» **Task objective**
Starting with the line that contains "The Agenda is" and stopping after the line that contains "and public hearings.", copy the entries below exactly. Include nothing else.
= Beginning of Section =
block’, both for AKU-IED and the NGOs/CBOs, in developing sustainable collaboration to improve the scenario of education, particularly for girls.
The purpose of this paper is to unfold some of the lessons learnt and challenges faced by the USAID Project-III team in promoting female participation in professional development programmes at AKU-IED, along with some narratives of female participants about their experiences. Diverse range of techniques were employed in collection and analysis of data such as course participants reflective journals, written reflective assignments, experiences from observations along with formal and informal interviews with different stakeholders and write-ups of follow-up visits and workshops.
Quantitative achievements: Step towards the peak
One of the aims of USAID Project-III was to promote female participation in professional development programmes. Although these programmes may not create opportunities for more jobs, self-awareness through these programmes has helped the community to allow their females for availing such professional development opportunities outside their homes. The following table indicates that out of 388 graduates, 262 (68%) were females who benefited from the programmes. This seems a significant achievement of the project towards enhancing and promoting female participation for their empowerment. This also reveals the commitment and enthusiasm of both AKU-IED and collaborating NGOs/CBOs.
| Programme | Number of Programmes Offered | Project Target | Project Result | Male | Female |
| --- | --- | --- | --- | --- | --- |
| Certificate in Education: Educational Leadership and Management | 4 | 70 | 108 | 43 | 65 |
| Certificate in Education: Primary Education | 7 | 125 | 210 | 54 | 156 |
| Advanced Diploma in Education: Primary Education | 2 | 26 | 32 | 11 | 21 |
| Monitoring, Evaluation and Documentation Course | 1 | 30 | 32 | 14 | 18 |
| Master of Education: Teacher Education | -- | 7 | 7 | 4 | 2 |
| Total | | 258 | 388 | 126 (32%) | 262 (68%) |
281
= End of Section =
= Beginning of Section =
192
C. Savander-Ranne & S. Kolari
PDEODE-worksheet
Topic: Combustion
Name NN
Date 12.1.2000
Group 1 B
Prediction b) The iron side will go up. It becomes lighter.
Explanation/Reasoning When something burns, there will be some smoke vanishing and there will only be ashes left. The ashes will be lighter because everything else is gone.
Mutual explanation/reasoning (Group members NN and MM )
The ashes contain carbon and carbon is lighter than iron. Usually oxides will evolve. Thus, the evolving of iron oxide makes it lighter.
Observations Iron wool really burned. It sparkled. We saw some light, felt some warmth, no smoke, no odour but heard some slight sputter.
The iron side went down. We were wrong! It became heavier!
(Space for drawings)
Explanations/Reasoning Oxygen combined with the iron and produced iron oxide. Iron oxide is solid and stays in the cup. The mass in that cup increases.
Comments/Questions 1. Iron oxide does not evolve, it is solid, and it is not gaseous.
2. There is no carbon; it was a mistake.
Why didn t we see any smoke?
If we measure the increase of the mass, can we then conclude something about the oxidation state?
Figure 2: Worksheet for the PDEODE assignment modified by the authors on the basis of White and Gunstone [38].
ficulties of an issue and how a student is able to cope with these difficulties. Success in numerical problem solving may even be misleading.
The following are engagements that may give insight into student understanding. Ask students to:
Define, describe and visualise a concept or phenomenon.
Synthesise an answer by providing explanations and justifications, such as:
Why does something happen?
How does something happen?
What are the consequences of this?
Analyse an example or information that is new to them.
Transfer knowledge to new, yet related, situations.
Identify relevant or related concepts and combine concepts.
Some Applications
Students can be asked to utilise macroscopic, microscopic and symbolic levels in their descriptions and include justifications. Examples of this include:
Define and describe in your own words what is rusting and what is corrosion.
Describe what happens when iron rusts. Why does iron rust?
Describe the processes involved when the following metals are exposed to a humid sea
= End of Section =
= Beginning of Section =
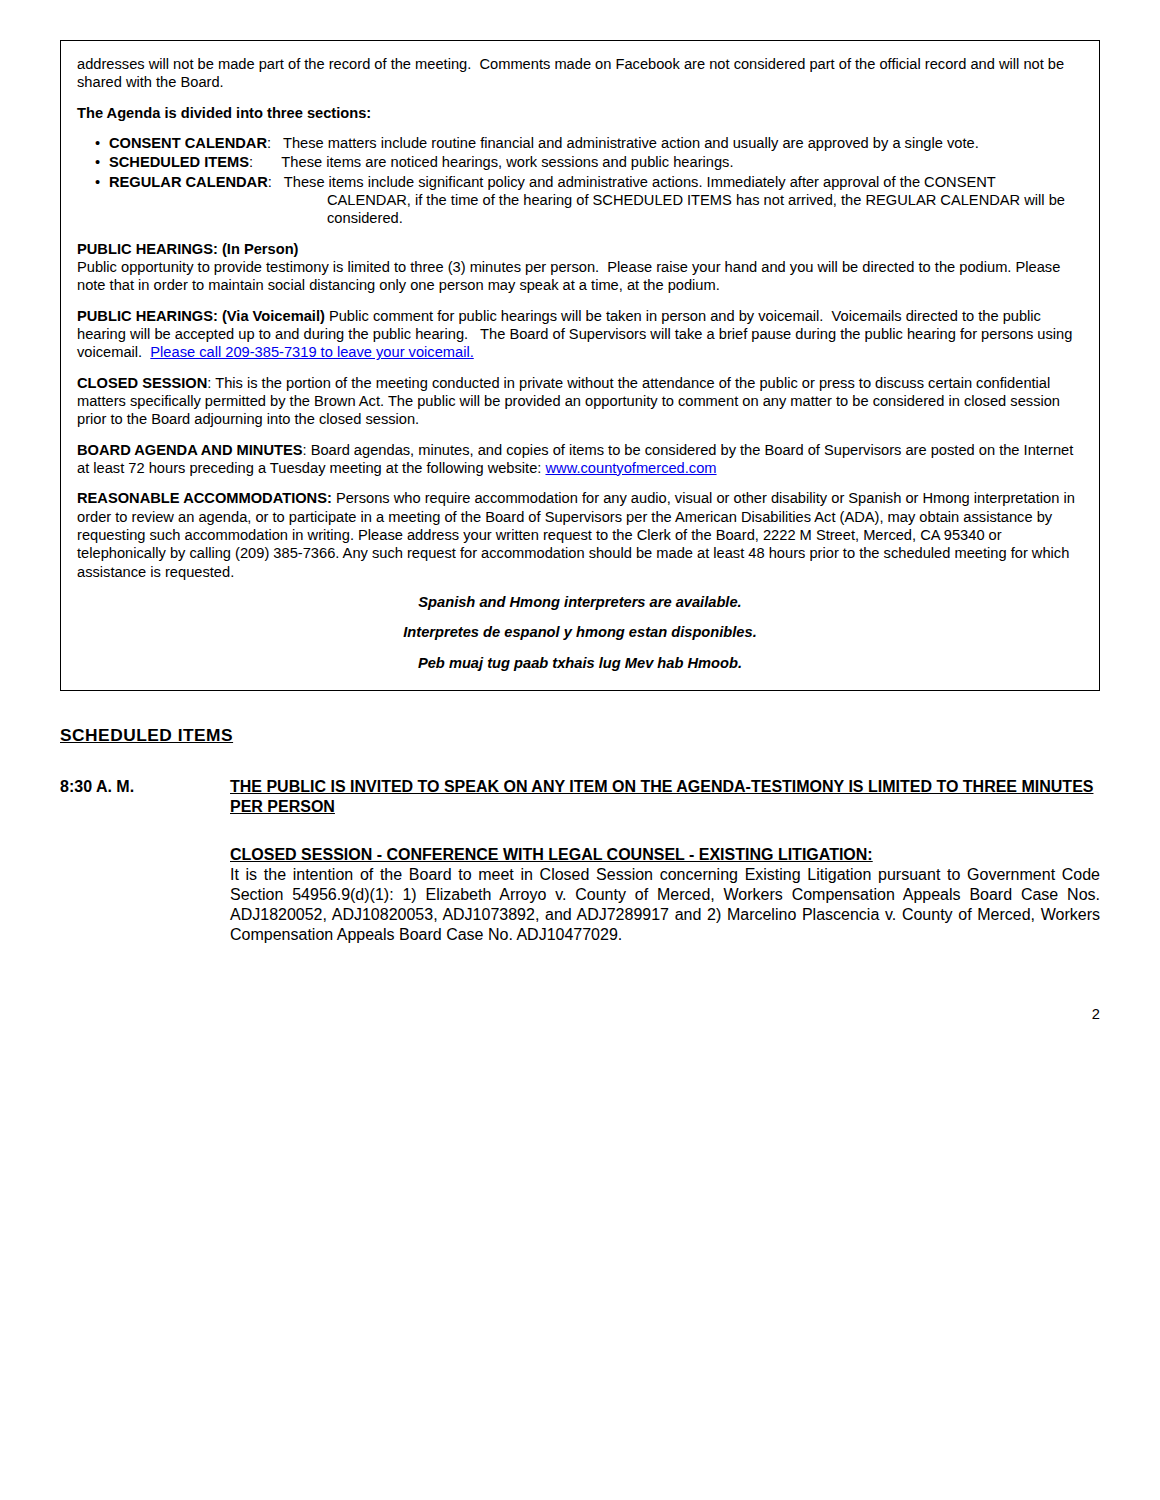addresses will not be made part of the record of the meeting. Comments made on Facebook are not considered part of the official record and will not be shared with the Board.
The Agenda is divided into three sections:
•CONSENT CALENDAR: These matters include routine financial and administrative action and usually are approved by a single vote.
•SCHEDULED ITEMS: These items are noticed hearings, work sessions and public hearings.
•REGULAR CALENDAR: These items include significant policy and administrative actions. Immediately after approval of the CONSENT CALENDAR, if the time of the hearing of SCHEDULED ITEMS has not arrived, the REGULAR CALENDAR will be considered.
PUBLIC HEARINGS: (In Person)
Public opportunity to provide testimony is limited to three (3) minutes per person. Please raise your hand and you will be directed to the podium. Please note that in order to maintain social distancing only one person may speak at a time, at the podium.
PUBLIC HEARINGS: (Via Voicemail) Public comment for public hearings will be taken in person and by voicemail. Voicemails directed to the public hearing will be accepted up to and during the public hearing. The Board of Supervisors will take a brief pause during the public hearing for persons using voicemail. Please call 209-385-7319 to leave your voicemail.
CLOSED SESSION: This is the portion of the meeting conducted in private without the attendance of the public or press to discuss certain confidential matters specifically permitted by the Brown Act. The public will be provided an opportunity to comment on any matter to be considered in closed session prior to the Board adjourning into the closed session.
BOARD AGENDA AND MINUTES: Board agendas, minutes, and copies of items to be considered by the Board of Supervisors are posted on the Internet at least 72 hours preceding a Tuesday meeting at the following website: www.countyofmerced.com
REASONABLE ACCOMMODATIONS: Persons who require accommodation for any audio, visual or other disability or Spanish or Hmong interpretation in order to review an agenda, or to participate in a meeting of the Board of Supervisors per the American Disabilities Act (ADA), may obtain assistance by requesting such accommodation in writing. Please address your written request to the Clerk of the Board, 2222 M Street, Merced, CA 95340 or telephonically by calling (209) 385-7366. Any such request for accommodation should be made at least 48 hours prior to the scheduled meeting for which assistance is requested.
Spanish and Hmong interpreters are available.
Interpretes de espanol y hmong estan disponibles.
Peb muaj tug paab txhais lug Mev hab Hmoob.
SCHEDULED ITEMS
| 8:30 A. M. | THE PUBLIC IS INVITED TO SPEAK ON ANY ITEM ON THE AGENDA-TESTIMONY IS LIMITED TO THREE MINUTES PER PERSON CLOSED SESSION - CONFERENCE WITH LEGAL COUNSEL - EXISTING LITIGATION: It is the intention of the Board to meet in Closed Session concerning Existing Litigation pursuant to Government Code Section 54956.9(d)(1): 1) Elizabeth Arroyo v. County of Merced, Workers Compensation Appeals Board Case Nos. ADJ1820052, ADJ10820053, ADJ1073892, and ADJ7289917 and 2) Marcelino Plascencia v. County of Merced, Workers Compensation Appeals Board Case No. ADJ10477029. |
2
= End of Section =
» **Task answer**
The Agenda is divided into three sections:
•CONSENT CALENDAR: These matters include routine financial and administrative action and usually are approved by a single vote.
•SCHEDULED ITEMS: These items are noticed hearings, work sessions and public hearings.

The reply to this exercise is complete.